• Roundtable on Sustainable Biomaterials

RSB book-and-claim pilot with Air BP enables certified SAF claims from Microsoft, United


Photo: United Airlines

The Roundtable on Sustainable Biomaterials’ book-and-claim pilot with Air BP will unlock increased supply for sustainable aviation fuel (SAF) users and their customers, including United Airlines and Microsoft. Microsoft is joining the pilot to purchase SAF via book and claim to reduce the greenhouse gas (GHG) emissions associated with its corporate travel. The Sustainable Aviation Buyers Alliance, a joint initiative of Environmental Defense Fund and RMI, is advising on the design of the book-and-claim system and collaborating with RSB on the development of an electronic registry to transparently record SAF emission reductions and claims.

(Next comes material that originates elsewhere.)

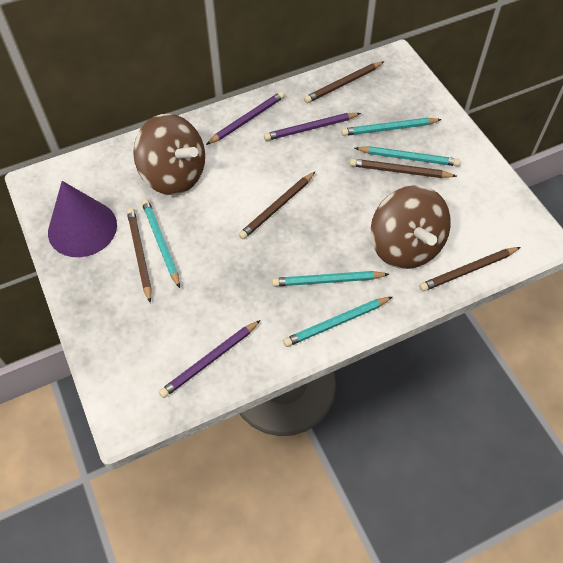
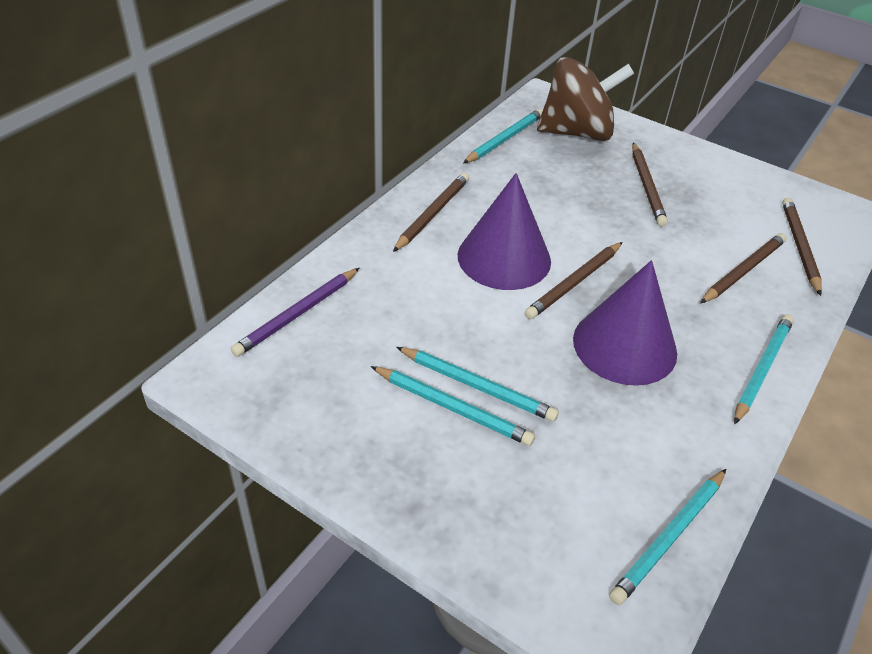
brown spinning top: 2 -> 1
purple cone: 1 -> 2
purple pencil: 3 -> 1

“Book and claim” is a solution that enables organizations to purchase SAF emissions reductions without being geographically tied to SAF production sites. Essentially it enables airlines to purchase SAF credits on top of their conventional fuel, paying the premium for SAF to the SAF producer, who then sells their SAF as conventional fuel. This solves the issue of the often-vast distances between SAF supply and demand. While the customer is not technically flying on SAF, their purchase demonstrates market demand and supports the development of SAF supply globally. In turn the customer can claim their SAF purchase towards their GHG reduction goals.


A book-and-claim registry is used to trace transactions and ensure they are credible, traceable and do not lead to double counting of the GHG benefit by multiple parties. The SAF supplier books their SAF into the registry, where it is then claimed by a customer. A robust traceability system that guarantees full transparency and zero risk of fraud is essential to ensure the system can be widely supported by the market, which is why the registry must be managed independently by a trusted partner.


In this pilot, Air BP will supply 7,000 gallons of waste-based SAF that achieves approximately 80 percent GHG emission reductions to United at airports in the U.K. The resulting emission reductions will be claimed by Microsoft and the transaction will be registered with RSB.


Ensuring credibility in this approach—specifically to make sure that there is no double counting of the environmental benefit—is vital for SAF’s long-term prospects as a tool to reduce the carbon footprint of the aviation industry, and its support by the market. RSB has developed a book-and-claim system, grounded in its robust requirements for traceability and subject to third-party audits and verification, to guarantee full traceability and mitigate the risk of double counting.


The feedback and input of RSB’s multistakeholder membership—representing industry, civil society, academia, and more—on the book-and-claim pilot project will be key to ensuring credibility and broad support of the book-and-claim system going forward.


This pilot is part of a larger agreement between United and Microsoft. Microsoft has made a commitment to sourcing future fuels from only RSB-certified supply chains through SAF criteria considering issues of land use, traceability, feedstock sourcing, and more. This is a clear signal to the SAF industry that brands and end-users are going to be looking for fuel that not only provides emission reductions, but that robust and credible sustainability credentials are going to be vital.


“Sustainable aviation fuel is a critical strategy to decarbonize aviation, and a healthy market for SAF in the future depends on clear carbon-accounting rules today,” said Elizabeth Willmott, manager of Microsoft’s carbon program. “We need to ensure transparency and credibility for any environmental claims for sustainable aviation fuel purchases. This pilot offers a promising opportunity to do just that.”


With United providing a vital bridge between Microsoft and the fuel from Air BP, its participation is showcasing how airlines can bring meaningful benefits, in the form credible and traceable emission reductions, to corporate customers.


“Successful decarbonization partnerships require transparency and trust,” said Lauren Riley, United’s managing director of global environmental affairs and sustainability. “With this project, we are making transparency and trust easier, enabling future partnerships that will help create a sustainable future for commercial aviation.”


Elena Schmidt, executive director of RSB, added, “I am absolutely thrilled to welcome Microsoft and United’s participation on this exciting pilot project with Air BP. Their participation in the project really highlights how this innovative approach can add real value for companies that are setting ambitious goals on decarbonization—taking the pilot into the real world. Microsoft’s commitment to sourcing RSB-certified fuel is a fantastic example of how companies can use their buying power to drive positive impacts, even outside their own direct supply chains.”


Kelley Kizzier with EDF said SABA looks forward to applying the lessons learned from the pilot to the development of an electronic book-and-claim registry while Bryan Fisher with RMI called this book-and-claim system “a game changer for the SAF market” that, through virtual ownership of SAF’s environmental attributes, can accelerate the technology by unlocking new payers and their resources.